EXERCISE DETAILS →
First find the line containing "### [Azure App" in the data, then set it down exactly along with every line after it, through the last.

━━━

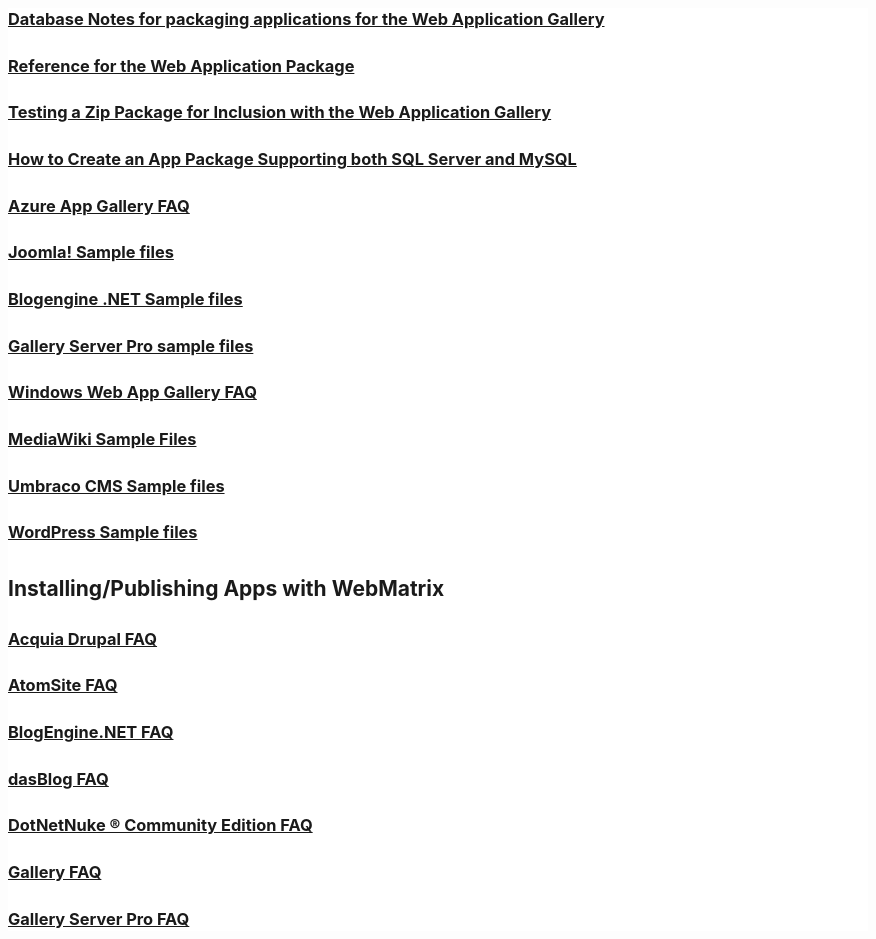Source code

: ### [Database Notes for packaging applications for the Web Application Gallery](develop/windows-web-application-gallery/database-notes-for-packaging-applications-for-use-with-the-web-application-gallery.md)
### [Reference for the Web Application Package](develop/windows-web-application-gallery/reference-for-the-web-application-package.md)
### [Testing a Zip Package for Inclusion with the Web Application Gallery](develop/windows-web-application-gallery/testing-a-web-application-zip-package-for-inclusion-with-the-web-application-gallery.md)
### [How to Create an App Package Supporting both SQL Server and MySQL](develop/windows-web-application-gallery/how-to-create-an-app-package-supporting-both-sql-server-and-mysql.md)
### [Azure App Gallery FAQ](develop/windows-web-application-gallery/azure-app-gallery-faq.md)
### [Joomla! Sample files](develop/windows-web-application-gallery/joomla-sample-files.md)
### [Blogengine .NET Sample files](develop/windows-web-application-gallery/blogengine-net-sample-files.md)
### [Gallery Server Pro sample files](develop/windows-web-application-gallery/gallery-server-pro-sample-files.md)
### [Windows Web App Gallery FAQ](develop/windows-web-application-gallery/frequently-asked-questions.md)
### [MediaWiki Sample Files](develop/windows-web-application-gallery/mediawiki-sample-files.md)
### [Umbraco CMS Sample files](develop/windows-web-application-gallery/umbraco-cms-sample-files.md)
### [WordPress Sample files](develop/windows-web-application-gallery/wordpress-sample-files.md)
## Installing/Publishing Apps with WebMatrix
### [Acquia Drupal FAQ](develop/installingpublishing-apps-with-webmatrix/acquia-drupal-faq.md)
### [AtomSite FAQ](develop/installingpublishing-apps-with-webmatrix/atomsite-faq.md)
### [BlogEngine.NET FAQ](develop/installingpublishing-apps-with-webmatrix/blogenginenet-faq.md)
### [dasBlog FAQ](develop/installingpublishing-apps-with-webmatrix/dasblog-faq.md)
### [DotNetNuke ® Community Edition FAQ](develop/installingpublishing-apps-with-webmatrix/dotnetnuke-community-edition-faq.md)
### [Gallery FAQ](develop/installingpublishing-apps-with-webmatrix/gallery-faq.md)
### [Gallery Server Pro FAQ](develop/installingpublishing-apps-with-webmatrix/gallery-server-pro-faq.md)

━━━

SOLUTION FOR THIS PROBLEM →
### [Azure App Gallery FAQ](develop/windows-web-application-gallery/azure-app-gallery-faq.md)
### [Joomla! Sample files](develop/windows-web-application-gallery/joomla-sample-files.md)
### [Blogengine .NET Sample files](develop/windows-web-application-gallery/blogengine-net-sample-files.md)
### [Gallery Server Pro sample files](develop/windows-web-application-gallery/gallery-server-pro-sample-files.md)
### [Windows Web App Gallery FAQ](develop/windows-web-application-gallery/frequently-asked-questions.md)
### [MediaWiki Sample Files](develop/windows-web-application-gallery/mediawiki-sample-files.md)
### [Umbraco CMS Sample files](develop/windows-web-application-gallery/umbraco-cms-sample-files.md)
### [WordPress Sample files](develop/windows-web-application-gallery/wordpress-sample-files.md)
## Installing/Publishing Apps with WebMatrix
### [Acquia Drupal FAQ](develop/installingpublishing-apps-with-webmatrix/acquia-drupal-faq.md)
### [AtomSite FAQ](develop/installingpublishing-apps-with-webmatrix/atomsite-faq.md)
### [BlogEngine.NET FAQ](develop/installingpublishing-apps-with-webmatrix/blogenginenet-faq.md)
### [dasBlog FAQ](develop/installingpublishing-apps-with-webmatrix/dasblog-faq.md)
### [DotNetNuke ® Community Edition FAQ](develop/installingpublishing-apps-with-webmatrix/dotnetnuke-community-edition-faq.md)
### [Gallery FAQ](develop/installingpublishing-apps-with-webmatrix/gallery-faq.md)
### [Gallery Server Pro FAQ](develop/installingpublishing-apps-with-webmatrix/gallery-server-pro-faq.md)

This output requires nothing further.